Knowing my buy-to-hold timeframe is only a couple of days and Amazon's price
will be significantly better than other places means Amazon usually gets my
first look on almost everything.

I have no idea if I am a profitable customer or not, though. My guess is that
the profitable customers with Prime purchase very little or a lot. I don't
think I fall in either of those categories (though I might before Christmas is
over :).

------
incongruity
Funny - Apple recently announced a major free initiative - iCloud and other
new free initiatives are popping up in other industries - look at what
Stanford and MIT are doing in making some parts of education free.

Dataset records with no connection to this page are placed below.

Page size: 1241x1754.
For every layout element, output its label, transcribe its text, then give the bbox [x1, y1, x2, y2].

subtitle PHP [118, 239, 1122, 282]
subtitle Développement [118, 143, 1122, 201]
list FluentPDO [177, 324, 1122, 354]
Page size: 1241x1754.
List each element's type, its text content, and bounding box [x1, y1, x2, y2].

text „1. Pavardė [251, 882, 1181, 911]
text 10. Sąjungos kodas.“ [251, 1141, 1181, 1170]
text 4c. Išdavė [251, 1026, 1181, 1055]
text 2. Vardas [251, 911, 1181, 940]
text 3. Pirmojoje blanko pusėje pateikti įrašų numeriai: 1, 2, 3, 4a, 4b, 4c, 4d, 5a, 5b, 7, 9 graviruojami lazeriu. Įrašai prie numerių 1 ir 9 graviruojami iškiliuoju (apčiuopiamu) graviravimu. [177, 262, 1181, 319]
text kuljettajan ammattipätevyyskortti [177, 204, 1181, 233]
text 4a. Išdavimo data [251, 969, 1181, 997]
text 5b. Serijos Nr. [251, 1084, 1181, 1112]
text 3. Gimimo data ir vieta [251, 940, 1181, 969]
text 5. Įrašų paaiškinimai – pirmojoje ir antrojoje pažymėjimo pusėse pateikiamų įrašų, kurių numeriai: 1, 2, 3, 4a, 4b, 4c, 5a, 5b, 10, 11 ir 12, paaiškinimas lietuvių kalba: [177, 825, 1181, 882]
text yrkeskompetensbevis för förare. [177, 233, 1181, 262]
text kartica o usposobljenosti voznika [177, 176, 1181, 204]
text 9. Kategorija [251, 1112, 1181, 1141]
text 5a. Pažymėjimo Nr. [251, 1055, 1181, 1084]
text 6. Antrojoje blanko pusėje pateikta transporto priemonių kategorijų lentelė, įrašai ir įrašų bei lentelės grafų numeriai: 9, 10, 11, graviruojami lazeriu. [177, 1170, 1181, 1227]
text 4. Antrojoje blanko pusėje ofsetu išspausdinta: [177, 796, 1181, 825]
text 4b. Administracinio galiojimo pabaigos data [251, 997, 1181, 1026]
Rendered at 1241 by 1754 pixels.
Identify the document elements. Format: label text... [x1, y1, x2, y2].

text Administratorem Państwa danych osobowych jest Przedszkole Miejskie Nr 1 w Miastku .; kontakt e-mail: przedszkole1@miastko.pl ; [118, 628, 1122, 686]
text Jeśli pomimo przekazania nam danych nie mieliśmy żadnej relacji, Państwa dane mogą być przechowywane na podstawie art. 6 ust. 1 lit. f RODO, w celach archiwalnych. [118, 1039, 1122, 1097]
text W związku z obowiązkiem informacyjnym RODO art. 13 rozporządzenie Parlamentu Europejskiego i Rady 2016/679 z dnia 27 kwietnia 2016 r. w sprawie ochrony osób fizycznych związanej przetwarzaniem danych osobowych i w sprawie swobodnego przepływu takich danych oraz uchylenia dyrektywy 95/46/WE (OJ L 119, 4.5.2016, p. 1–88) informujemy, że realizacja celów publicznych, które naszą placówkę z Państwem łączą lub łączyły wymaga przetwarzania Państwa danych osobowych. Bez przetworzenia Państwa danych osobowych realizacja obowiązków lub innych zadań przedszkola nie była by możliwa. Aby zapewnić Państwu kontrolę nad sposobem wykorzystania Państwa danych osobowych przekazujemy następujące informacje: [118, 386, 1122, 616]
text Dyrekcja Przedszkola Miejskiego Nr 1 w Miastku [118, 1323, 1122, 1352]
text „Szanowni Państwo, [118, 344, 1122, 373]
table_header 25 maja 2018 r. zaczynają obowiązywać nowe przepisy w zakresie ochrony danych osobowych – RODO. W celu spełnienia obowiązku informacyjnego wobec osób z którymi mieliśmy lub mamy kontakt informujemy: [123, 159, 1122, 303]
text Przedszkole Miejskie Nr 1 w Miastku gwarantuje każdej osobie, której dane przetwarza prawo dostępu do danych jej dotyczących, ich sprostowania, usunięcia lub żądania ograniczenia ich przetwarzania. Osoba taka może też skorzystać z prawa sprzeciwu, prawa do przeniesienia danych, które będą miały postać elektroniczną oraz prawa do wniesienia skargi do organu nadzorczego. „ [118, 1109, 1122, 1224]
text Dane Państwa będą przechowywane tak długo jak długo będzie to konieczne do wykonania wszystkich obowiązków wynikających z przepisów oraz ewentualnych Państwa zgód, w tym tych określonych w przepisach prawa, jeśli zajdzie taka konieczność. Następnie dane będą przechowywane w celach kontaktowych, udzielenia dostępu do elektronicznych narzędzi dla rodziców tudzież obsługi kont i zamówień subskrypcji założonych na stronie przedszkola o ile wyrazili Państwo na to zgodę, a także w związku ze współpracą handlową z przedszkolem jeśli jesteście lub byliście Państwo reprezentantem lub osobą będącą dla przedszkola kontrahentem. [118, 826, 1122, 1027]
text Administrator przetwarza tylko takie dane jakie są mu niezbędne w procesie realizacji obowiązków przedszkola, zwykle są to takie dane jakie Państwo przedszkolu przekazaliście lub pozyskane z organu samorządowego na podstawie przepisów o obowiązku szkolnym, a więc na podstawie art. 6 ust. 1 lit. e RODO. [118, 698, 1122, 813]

The one thing that connects all the examples offered (except possibly Amazon)
is that the firms listed are old, entrenched players in industries facing real
challenges to their basic business models. The companies listed are digging in
their heels (and hooks), billing customers rather than driving real
innovation.

------
fleitz
The article really jumps around industries and it largely ignores why free can
be better than paid for certain segments of a market, or what type of
economics drive a free model.

I don't think any airlines were seriously considering offering free flights
based on ad revenues, nor are there any plans to offer a paid version of the
Linux kernel source.

Free makes a lot of sense when the product you are delivering is eyeballs, the
world is transitioning towards an abundance of natural resources, and towards
a scarcity of attention. There are certainly exceptions to the trend but the
macro trends are very clear, this is why even with insane oil prices Apple is
a more valuable company than Exxon. Exxon provides resources, Apple provides a
conduit for attention.

Even taking peak oil into account, there is only a certain price to which oil
can go and after which we make a huge investment in another energy source. As
we switched from whale oil to crude oil, we destroyed our whaling fleets and
started building oil derricks.

------
suivix
_Movie-rental company Netflix enraged many of its customers with its recent
plan to split its mail-delivery and video-streaming services into two separate
plans, with higher overall charges for those who want both._

Netflix has been planning on doing this for _years_. It has nothing to do with
the economy.